The latest claims came on the eve of what is expected to be a contentious Senate hearing on Tuesday, at which Goldman Sachs executives plan to defend their actions.
The stage for that hearing was set with a flurry of new documents from the panel, the Permanent Senate Subcommittee on Investigations.
In the midst of this storm, Lloyd C Blankfein, Goldman's chairman and chief executive, plans to sound a conciliatory note on Tuesday. In a statement prepared for the hearing and released on Monday, Blankfein said the news 10 days ago that the SEC had filed a civil fraud suit against Goldman had shaken the bank's employees.
Blankfein will also testify that Goldman did not have a substantial, consistent short position in the mortgage market.

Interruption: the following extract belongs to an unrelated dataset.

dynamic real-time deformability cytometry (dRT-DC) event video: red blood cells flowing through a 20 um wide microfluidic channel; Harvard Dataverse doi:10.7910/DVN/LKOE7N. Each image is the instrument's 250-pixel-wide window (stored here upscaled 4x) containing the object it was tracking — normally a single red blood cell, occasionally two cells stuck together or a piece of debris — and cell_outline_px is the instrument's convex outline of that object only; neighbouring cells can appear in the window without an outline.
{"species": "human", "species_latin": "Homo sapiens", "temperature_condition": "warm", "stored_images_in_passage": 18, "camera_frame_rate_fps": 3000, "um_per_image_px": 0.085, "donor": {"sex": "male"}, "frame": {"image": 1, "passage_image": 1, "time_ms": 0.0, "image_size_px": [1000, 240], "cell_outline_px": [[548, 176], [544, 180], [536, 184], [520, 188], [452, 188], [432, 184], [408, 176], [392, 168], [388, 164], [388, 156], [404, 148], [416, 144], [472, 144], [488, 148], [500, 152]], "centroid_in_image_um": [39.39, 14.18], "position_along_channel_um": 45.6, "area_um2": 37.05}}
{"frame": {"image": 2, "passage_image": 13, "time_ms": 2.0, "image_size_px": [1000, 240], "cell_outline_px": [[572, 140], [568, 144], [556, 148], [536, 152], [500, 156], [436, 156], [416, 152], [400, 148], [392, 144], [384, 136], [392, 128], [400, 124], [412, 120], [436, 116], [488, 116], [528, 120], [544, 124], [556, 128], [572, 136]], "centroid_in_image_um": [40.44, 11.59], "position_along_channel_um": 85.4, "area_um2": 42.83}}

But at the press briefing in Washington, Carl Levin, the Democrat of Michigan who heads the Senate committee, insisted that Goldman had bet against its clients repeatedly. He held up a binder the size of two breadboxes that he said contained copies of e-mail messages and other documents that showed Goldman had put its own interests first.
"The evidence shows that Goldman repeatedly put its own interests and profits ahead of the interests of its clients," Levin said.
Levin's investigative staff released a summary of those documents, which are to be released in full on Tuesday. The summary included information on Abacus and new details about other complex mortgage deals.